To: David Lawrence who wrote (10645)12/13/1997 4:51:00 PM
From: Wigglesworth  Respond to of 22053
 
<<they may be fully dedictible>>

Yeah, everything is dedictible if you send your tax returns to the EYE ARE ASS.
:-)



To: David Lawrence who wrote (10645)12/14/1997 3:46:00 AM
From: Dwight E. Karlsen  Read Replies (2) | Respond to of 22053
 
David, what you say is true only if the business is a corporation or partnership, and the business is the one doing the investing, which would include reporting the income. Self employed people who are sole proprietors (not incorporated or a partnership), file a Sched. C (Profit and Loss) for each business activity. Personal investment activity is unearned income (in IRS-speak anyway) and is reported on Sched. D (Capital Gains & Losses), and investment expenses go on Sched.

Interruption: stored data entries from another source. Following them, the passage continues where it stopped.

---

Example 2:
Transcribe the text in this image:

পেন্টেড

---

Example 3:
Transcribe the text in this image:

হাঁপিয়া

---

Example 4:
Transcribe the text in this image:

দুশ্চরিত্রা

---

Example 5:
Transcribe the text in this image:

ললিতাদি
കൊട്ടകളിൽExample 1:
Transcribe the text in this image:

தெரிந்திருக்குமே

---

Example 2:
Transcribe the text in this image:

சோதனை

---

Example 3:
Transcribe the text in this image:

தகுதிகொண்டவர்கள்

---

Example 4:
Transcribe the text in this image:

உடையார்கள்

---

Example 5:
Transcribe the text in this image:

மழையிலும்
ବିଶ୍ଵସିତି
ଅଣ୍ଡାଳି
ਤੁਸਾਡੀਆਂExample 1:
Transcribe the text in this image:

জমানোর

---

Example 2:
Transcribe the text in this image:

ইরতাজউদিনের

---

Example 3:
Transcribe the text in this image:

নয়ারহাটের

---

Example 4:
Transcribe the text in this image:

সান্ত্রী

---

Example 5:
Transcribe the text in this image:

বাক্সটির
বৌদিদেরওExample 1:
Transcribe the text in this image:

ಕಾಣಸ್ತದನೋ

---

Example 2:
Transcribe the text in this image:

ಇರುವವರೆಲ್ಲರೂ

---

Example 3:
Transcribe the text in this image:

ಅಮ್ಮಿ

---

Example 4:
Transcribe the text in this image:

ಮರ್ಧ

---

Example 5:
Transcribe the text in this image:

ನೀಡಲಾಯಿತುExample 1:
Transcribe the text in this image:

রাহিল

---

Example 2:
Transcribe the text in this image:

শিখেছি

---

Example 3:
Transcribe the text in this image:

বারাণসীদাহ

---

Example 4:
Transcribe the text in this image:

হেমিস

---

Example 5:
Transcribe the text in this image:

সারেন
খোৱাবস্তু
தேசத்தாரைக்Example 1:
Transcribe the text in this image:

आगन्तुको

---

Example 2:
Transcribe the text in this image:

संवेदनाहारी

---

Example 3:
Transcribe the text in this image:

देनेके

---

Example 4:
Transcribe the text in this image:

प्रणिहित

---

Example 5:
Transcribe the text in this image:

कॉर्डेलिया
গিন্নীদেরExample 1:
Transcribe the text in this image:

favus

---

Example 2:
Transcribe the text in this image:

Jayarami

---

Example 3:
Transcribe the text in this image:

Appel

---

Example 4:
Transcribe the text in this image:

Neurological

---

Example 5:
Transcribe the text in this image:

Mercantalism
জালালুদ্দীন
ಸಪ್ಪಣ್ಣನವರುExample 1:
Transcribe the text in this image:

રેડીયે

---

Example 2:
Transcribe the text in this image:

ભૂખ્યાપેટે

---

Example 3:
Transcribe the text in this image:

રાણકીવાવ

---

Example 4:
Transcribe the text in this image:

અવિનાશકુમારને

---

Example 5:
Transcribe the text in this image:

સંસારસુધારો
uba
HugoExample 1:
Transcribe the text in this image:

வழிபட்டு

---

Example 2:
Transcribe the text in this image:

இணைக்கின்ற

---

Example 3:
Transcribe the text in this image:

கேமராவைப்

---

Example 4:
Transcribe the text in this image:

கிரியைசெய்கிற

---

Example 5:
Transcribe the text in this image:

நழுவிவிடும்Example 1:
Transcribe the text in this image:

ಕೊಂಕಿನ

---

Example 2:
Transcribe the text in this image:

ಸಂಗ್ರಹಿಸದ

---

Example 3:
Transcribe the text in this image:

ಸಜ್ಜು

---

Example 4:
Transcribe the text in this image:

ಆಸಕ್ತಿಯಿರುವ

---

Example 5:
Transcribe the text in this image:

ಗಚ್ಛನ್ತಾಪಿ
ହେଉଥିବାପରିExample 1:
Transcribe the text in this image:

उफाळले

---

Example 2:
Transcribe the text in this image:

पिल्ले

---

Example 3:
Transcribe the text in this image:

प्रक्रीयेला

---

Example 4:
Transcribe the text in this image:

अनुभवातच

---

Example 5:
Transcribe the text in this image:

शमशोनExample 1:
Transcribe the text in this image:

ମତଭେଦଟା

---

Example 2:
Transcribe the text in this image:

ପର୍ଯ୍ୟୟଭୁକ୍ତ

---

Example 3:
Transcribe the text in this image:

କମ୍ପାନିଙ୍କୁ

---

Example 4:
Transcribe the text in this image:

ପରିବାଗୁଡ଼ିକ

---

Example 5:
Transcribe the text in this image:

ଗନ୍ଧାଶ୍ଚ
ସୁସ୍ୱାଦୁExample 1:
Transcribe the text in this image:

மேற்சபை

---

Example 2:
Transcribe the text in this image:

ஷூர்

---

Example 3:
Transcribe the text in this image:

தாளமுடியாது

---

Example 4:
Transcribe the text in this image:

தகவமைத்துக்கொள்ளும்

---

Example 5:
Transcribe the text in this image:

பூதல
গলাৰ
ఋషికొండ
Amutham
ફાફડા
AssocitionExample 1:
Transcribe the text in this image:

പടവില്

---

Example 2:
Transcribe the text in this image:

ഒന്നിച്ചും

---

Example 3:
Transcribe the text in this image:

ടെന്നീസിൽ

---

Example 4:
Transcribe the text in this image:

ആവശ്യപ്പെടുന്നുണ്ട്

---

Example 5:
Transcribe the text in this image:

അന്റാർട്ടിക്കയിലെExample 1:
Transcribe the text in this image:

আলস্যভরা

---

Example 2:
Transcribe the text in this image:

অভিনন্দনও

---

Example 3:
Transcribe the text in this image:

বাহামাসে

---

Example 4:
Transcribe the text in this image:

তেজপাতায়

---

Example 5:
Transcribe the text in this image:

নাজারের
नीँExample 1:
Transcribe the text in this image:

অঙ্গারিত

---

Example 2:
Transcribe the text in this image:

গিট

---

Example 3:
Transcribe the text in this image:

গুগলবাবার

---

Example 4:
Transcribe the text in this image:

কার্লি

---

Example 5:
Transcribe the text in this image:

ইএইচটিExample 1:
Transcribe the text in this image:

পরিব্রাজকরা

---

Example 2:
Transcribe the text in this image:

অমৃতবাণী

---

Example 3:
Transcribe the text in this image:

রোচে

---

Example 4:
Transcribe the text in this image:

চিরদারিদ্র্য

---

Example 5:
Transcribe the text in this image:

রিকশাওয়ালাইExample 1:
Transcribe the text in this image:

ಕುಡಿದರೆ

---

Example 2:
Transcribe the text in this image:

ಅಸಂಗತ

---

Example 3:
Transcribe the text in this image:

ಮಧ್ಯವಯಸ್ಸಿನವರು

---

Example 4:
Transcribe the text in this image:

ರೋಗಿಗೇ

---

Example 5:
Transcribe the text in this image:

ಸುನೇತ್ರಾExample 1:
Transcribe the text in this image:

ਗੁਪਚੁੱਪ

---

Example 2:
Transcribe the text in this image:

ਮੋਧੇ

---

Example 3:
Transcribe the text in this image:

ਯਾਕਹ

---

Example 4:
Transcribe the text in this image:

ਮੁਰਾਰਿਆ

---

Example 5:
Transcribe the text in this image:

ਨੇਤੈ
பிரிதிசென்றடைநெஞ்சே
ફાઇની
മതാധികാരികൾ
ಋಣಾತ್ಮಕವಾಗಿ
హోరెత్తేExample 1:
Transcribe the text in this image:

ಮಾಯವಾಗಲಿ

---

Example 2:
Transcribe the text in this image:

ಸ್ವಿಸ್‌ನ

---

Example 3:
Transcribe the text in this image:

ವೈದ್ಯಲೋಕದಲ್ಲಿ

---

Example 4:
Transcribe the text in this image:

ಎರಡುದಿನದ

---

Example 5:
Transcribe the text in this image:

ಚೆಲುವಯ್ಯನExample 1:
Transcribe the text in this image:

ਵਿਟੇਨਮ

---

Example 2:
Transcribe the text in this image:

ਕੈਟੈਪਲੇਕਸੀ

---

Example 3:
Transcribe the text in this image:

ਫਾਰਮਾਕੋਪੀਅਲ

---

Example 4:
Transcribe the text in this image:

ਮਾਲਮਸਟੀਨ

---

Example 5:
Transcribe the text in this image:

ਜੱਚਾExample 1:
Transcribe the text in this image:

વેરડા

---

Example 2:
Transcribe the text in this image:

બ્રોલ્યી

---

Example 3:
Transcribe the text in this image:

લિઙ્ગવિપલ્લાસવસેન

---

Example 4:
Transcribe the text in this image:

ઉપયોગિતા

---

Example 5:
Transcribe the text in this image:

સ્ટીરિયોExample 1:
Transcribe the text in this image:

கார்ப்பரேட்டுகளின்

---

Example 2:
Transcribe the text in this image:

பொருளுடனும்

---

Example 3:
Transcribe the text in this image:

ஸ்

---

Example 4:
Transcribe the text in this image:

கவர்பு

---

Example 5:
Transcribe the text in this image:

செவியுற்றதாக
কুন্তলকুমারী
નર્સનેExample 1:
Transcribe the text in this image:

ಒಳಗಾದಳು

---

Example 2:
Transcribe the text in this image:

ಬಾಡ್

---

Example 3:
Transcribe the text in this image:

A, where they are subject to the 2% threshold. So if a person is investing for their personal account, it would not be proper to run investment expenses through a separate business enterprise; therefore they would not be "fully deductible", at least in the legal sense.

However, if someone is making a living off active, full-time investing as their primary income generating activity (and I think many people are), then the IRS could probably deem that to be earned income. In that case, the income and expenses would be (assuming sole proprietor, ie not incorporated or a partnership) reported on Sched. C and Sched SE (Self Employment tax). So in this case the investment expenses would certainly not be subject to the 2% threshold, but then the income would be ordinary earned income, subject to regular income tax rates AND Social Security/Medicare on Sched SE.